TEXTE CHOISI >>
-*-*-
Mon atypie
Mon atypie

Mon atypie

Quand je reçois le message : « Seriez-vous tentée d’oser décrire votre atypie, vous aussi ? » Je me fais la remarque qu’il s’agit bien ici d’oser…
Mais oser quoi ? Oser dire ma différence ? Suis-je vraiment différente ? Atypique ?
Quand je lis le texte d’Ines, je suis en total accord avec ce qu’elle décrit… Et je décide de me souvenir…. Je vais bientôt avoir 4 ans, après les vacances, je vais commencer l’école, enfin ! Voilà des mois que j’observe ma grande soeur peiner sur la lecture… On dit « LA lecture » à la maison, ça semble être quelque chose d’important, inaccessible, compliqué mais nécessaire… Alors aller à l’école et avoir le droit de lire, je me réjouis !
Premier choc… A l’école, on colorie des citrons…. La lecture c’est pour plus tard, il ne faut pas aller trop vite dit la maîtresse… et le mot est lancé ! Trop vite !!
Évidemment, je lis depuis le premier jour d’école, c’est pour ça qu’on est là non ?
Et les années passent, je papote, je pose des questions « qui n’ont rien à voir avec le sujet » alors que moi, je le vois très bien le rapport… Pendant l’école primaire, je suis un peu à part, la tête dans les nuages, dans les bouquins… Je lis tout ce qui me passe sous la main. J’ai faim ! Faim d’apprendre, de comprendre… Je pose des questions et souvent la même réponse : Ne vas pas si vite, attends !
Puis arrive le cycle, mes questions s’affinent, ou s’agrandissent, ça dépend du point de vue… J’ai faim de savoir, je dévore les livres, les cours… Mais je n’ai pas les réponses. Je suis hors sujet, trop rapide, à côté… Alors je me désintéresse… les cours m’ennuient, ils cadrent ma pensée, me ralentissent… Moi qui n’ai jamais appris à apprendre, j’échoue. Ce n’est que plus tard que je réaliserais que j’échouais à répondre aux attentes, qu’apprendre fait partie de ma nature, mais je me serais cabossée quelques fois avant d’arriver à cette compréhension.
-*-*-
ENTRÉES DE DONNÉES >>
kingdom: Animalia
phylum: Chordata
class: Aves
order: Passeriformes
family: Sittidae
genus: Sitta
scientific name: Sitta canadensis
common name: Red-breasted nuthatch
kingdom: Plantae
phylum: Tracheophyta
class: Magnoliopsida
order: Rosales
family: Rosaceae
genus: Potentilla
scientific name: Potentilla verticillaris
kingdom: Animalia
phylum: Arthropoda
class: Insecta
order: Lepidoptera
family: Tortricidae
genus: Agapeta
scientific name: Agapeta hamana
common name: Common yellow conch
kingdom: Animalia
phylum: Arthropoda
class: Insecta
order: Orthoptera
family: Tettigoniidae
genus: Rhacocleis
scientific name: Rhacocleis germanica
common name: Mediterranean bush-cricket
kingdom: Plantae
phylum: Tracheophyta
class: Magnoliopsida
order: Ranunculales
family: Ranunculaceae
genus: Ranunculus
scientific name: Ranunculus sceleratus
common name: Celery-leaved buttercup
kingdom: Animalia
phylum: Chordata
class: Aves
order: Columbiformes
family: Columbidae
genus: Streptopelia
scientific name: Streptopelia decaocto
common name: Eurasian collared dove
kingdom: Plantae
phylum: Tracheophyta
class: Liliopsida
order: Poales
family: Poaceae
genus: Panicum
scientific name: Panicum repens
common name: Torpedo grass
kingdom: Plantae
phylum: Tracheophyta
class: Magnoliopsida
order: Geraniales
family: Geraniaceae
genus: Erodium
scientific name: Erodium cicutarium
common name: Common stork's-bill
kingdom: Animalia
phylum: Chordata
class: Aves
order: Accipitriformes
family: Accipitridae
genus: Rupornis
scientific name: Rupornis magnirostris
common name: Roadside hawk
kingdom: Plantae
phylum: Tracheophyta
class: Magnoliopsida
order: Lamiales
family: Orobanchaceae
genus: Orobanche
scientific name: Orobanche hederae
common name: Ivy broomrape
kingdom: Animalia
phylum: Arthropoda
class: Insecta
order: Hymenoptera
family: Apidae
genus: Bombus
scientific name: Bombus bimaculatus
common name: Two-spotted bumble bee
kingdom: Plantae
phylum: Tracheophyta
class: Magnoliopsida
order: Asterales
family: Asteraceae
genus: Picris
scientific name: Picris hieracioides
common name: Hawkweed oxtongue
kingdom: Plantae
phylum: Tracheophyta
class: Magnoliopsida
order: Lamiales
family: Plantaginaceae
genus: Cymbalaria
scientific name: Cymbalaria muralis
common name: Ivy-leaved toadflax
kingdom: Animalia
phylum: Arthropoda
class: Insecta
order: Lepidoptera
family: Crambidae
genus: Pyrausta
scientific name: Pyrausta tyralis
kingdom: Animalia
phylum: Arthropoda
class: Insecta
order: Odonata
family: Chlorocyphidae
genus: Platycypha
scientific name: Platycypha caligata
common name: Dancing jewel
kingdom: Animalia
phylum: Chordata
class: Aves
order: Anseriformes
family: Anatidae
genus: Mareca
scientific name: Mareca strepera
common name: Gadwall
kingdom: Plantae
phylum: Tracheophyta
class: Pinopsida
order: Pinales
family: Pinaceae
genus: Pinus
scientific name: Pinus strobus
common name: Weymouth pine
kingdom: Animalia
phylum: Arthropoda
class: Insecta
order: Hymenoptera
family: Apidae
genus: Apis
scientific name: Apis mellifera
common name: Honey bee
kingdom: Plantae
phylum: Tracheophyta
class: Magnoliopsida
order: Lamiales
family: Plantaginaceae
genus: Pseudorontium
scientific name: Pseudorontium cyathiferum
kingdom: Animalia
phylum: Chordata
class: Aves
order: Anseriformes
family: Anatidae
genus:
-*-*-
VOTRE TÂCHE >> Extrayez mot pour mot, dans le texte sur l'atypie, le passage commençant par « Quand je lis » et allant jusqu'à « est là non ? ». Les enregistrements sont un matériau à part, distinct du texte.

SOLUTION DE LA TÂCHE >>
Quand je lis le texte d’Ines, je suis en total accord avec ce qu’elle décrit… Et je décide de me souvenir…. Je vais bientôt avoir 4 ans, après les vacances, je vais commencer l’école, enfin ! Voilà des mois que j’observe ma grande soeur peiner sur la lecture… On dit « LA lecture » à la maison, ça semble être quelque chose d’important, inaccessible, compliqué mais nécessaire… Alors aller à l’école et avoir le droit de lire, je me réjouis !
Premier choc… A l’école, on colorie des citrons…. La lecture c’est pour plus tard, il ne faut pas aller trop vite dit la maîtresse… et le mot est lancé ! Trop vite !!
Évidemment, je lis depuis le premier jour d’école, c’est pour ça qu’on est là non ?